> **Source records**
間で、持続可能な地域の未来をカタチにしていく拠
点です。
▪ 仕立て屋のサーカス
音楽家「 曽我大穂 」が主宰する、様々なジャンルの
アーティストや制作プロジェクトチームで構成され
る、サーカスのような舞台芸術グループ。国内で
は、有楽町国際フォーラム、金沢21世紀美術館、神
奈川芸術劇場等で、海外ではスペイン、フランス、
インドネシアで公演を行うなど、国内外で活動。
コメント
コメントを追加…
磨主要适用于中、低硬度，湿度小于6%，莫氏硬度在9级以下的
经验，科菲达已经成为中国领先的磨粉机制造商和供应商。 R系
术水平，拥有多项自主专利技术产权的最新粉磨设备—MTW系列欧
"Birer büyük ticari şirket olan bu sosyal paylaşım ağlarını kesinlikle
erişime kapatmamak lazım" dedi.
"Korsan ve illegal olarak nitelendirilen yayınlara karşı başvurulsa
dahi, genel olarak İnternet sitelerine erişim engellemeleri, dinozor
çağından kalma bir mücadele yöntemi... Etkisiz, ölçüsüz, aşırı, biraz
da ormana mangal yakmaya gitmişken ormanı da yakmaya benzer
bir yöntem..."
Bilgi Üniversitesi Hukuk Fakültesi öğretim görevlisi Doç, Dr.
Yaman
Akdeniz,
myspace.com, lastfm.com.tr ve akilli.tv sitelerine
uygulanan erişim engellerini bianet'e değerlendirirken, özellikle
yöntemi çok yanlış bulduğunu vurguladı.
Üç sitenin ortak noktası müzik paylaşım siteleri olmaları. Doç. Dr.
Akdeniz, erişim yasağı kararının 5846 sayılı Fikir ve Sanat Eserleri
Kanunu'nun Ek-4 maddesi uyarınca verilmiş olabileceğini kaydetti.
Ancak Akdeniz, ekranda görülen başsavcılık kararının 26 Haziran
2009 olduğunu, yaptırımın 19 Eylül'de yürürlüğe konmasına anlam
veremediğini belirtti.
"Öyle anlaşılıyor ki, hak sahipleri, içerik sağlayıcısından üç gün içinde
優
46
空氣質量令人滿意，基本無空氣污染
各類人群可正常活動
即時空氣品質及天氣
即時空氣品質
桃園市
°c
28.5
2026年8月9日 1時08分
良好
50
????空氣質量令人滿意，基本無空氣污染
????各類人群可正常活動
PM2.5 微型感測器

> **Problem details**
In the records, which lines mention the word "sitelerine"? Copy those lines.

> **Response to the task**
dahi, genel olarak İnternet sitelerine erişim engellemeleri, dinozor
myspace.com, lastfm.com.tr ve akilli.tv sitelerine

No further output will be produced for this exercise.